◆ **INSTRUCTIONS FOR THE TASK**
Count the rows below that contain the word "surveyor" and give only that number.

◆ **SUPPLIED RECORDS**
☆ ☆ ☆ ☆ ☆ ☆ ☆
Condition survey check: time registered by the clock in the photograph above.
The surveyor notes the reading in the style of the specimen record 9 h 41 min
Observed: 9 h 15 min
☆ ☆ ☆ ☆ ☆ ☆ ☆
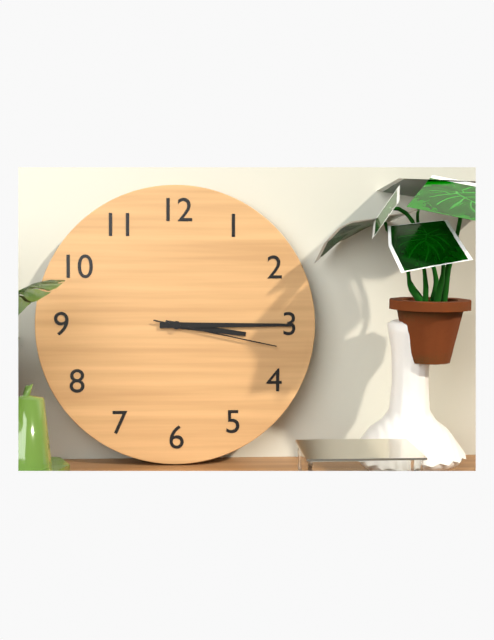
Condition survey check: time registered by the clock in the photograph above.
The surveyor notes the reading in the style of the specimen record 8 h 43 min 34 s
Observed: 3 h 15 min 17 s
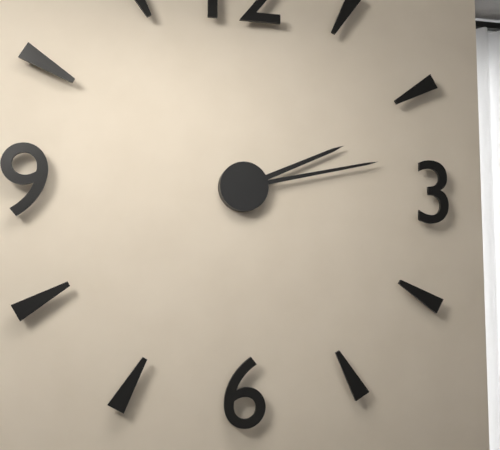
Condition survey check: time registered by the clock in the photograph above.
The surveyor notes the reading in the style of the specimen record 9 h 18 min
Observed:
☆ ☆ ☆ ☆ ☆ ☆ ☆
◆ **PROBLEM SOLUTION**
3